Corporation tax debts
Companies are not directly affected by the increase in personal tax rates but many are still having financial difficulties. One key cash-flow component is corporation tax, so is there anything you can do to reduce this?
- Make provisional loss claims
If a trading company is now making losses, it can submit a provisional claim for those losses to be carried back and reduce the previous years tax liability, now payable.
- Stock write-downs
Accounting rules require stock to be held at the lower of cost and net realisable value. On this basis stock write-downs are generally an allowable deduction for corporation tax purposes.
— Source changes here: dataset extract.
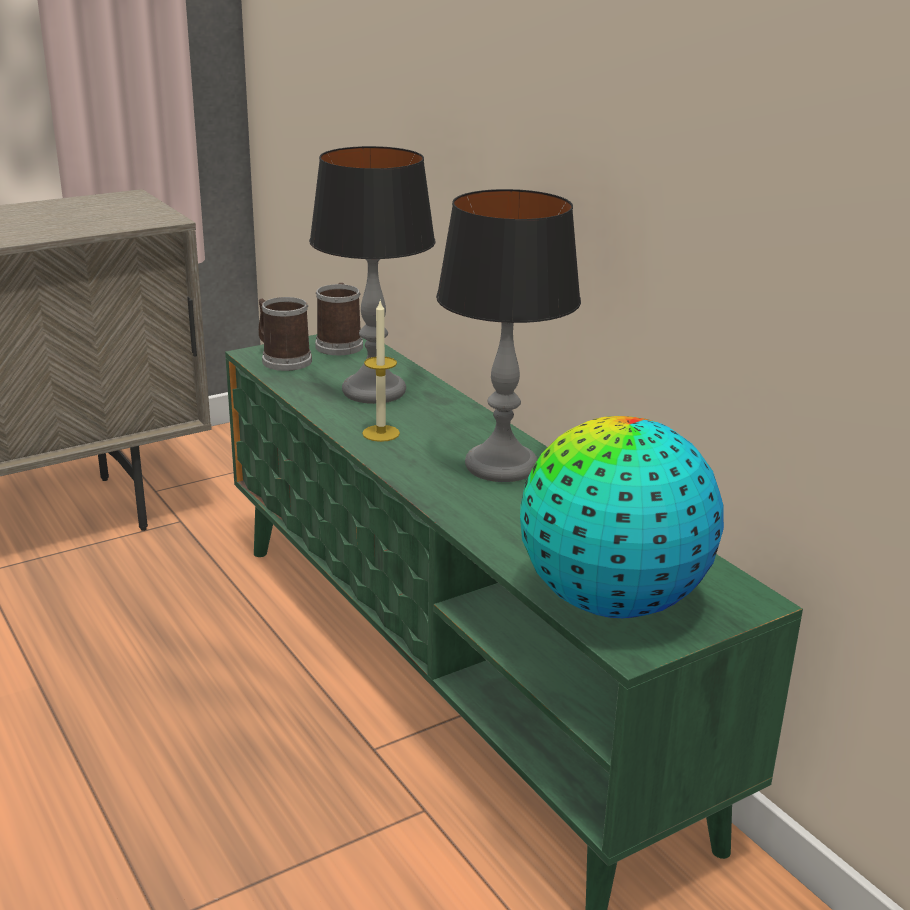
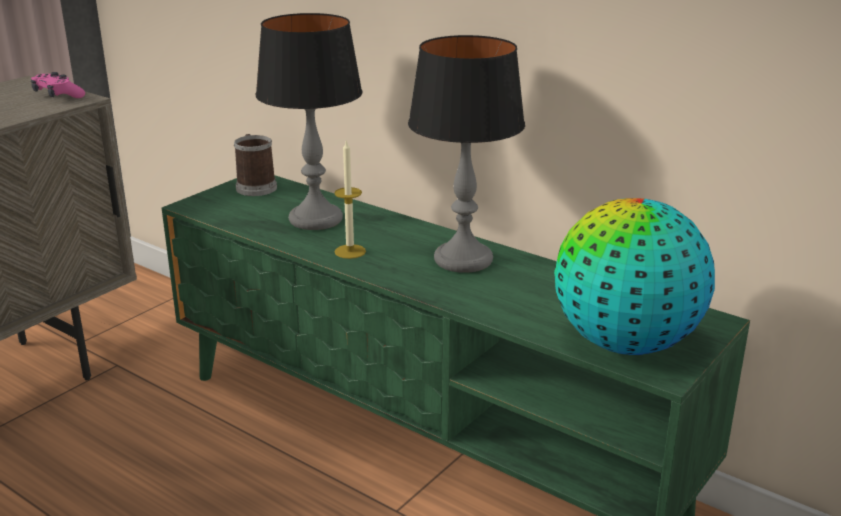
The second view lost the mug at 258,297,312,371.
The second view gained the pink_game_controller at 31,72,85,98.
You may, therefore, wish to consider their impact on current year results and tax liabilities.
- Review provisioning policies
It is important to assess the company’s accounting policies to ensure that provisions for expenditure of a revenue nature are allowable for corporation tax purposes.
For bad debt provisions, evidence of action taken to attempt to collect the debts should be documented as additional support for a specific provision.
- Repair work
Where a company has a legal obligation to carry out future repair work (for example, under a lease), it may be possible to obtain a tax deduction for this as long as there is an appropriate provision in the accounts.
- Capital allowances
Once the Annual Investment Allowance (£50,000 at 100%) has been utilised, capital allowances are, at best, 20%. You should, therefore, look at the timing of additions to take full advantage of the 100% relief.